BEALE AIR FORCE BASE, Calif. --
Explosive ordnance disposal technicians assigned to the 9th Civil Engineer Squadron participated in Operation: Half-Life May 5, 2016, at Clear Lake, California. The exercise was designed to evaluate a synchronized, multi-agency response to a crisis situation.
The 95th Civil Support Team led the exercise, a California National Guard team intended to assess suspected nuclear, biological, chemical, or radiological threats. Various other agencies along with Airmen assigned to the 60th Civil Engineer Squadron, Travis Air Force Base, California, participated in the exercise.
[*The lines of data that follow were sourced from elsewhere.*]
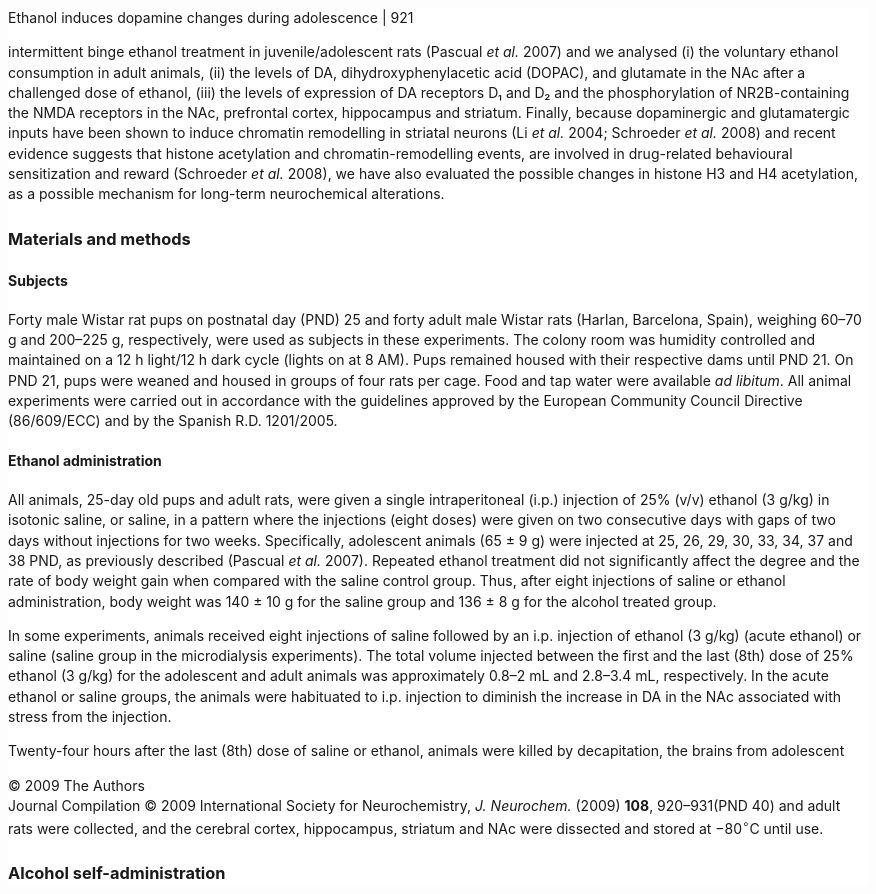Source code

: Ethanol induces dopamine changes during adolescence | 921

intermittent binge ethanol treatment in juvenile/adolescent rats (Pascual *et al.* 2007) and we analysed (i) the voluntary ethanol consumption in adult animals, (ii) the levels of DA, dihydroxyphenylacetic acid (DOPAC), and glutamate in the NAc after a challenged dose of ethanol, (iii) the levels of expression of DA receptors D₁ and D₂ and the phosphorylation of NR2B-containing the NMDA receptors in the NAc, prefrontal cortex, hippocampus and striatum. Finally, because dopaminergic and glutamatergic inputs have been shown to induce chromatin remodelling in striatal neurons (Li *et al.* 2004; Schroeder *et al.* 2008) and recent evidence suggests that histone acetylation and chromatin-remodelling events, are involved in drug-related behavioural sensitization and reward (Schroeder *et al.* 2008), we have also evaluated the possible changes in histone H3 and H4 acetylation, as a possible mechanism for long-term neurochemical alterations.

### Materials and methods

#### Subjects

Forty male Wistar rat pups on postnatal day (PND) 25 and forty adult male Wistar rats (Harlan, Barcelona, Spain), weighing 60–70 g and 200–225 g, respectively, were used as subjects in these experiments. The colony room was humidity controlled and maintained on a 12 h light/12 h dark cycle (lights on at 8 AM). Pups remained housed with their respective dams until PND 21. On PND 21, pups were weaned and housed in groups of four rats per cage. Food and tap water were available *ad libitum*. All animal experiments were carried out in accordance with the guidelines approved by the European Community Council Directive (86/609/ECC) and by the Spanish R.D. 1201/2005.

#### Ethanol administration

All animals, 25-day old pups and adult rats, were given a single intraperitoneal (i.p.) injection of 25% (v/v) ethanol (3 g/kg) in isotonic saline, or saline, in a pattern where the injections (eight doses) were given on two consecutive days with gaps of two days without injections for two weeks. Specifically, adolescent animals (65 ± 9 g) were injected at 25, 26, 29, 30, 33, 34, 37 and 38 PND, as previously described (Pascual *et al.* 2007). Repeated ethanol treatment did not significantly affect the degree and the rate of body weight gain when compared with the saline control group. Thus, after eight injections of saline or ethanol administration, body weight was 140 ± 10 g for the saline group and 136 ± 8 g for the alcohol treated group.

In some experiments, animals received eight injections of saline followed by an i.p. injection of ethanol (3 g/kg) (acute ethanol) or saline (saline group in the microdialysis experiments). The total volume injected between the first and the last (8th) dose of 25% ethanol (3 g/kg) for the adolescent and adult animals was approximately 0.8–2 mL and 2.8–3.4 mL, respectively. In the acute ethanol or saline groups, the animals were habituated to i.p. injection to diminish the increase in DA in the NAc associated with stress from the injection.

Twenty-four hours after the last (8th) dose of saline or ethanol, animals were killed by decapitation, the brains from adolescent

© 2009 The Authors  
Journal Compilation © 2009 International Society for Neurochemistry, *J. Neurochem.* (2009) **108**, 920–931(PND 40) and adult rats were collected, and the cerebral cortex, hippocampus, striatum and NAc were dissected and stored at $-80^{\circ} \mathrm{C}$ until use.

### Alcohol self-administration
"A training operation such as this one is really beneficial for us because we’re working with the Army CST, various civil authorities, fire department and police department, and it’s great to see how they operate and the type of equipment they use," said Tech. Sgt. Noah Cheney, 9th CES EOD technician. "Working in that joint environment is the greatest benefit from this training."
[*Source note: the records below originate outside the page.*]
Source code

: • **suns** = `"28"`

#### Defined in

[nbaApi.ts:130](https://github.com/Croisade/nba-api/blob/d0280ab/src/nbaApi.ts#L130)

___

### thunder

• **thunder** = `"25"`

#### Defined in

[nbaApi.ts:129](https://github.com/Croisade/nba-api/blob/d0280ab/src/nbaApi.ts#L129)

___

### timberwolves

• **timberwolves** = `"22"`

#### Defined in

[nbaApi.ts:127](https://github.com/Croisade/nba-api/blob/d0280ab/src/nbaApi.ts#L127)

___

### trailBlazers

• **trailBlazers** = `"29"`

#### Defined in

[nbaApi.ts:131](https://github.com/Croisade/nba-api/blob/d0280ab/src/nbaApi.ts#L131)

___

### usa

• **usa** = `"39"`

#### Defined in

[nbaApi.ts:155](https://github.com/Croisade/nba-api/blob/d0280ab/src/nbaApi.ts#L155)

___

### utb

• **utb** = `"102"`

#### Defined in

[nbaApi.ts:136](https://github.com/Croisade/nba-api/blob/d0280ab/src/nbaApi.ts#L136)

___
Cheney and his team of EOD technicians were tasked to locate and eliminate a radioactive dispersal device within an abandoned structure known as the "bomb factory." During the process, the team encountered multiple improvised explosive devices limiting access to the structure. They were able to diffuse the IEDs and disable the RDD.
"Accessing the multiple IEDs within the structure was difficult," said Staff Sgt. Daniel Fox, 9th CES EOD technician. "All of the entrances were blocked off so we had to create different entries. I have yet to experience a real-world scenario similar to this. The exercise encompassed a lot more than the standard mission. My horizon was broadened and I was able to strengthen my skill set."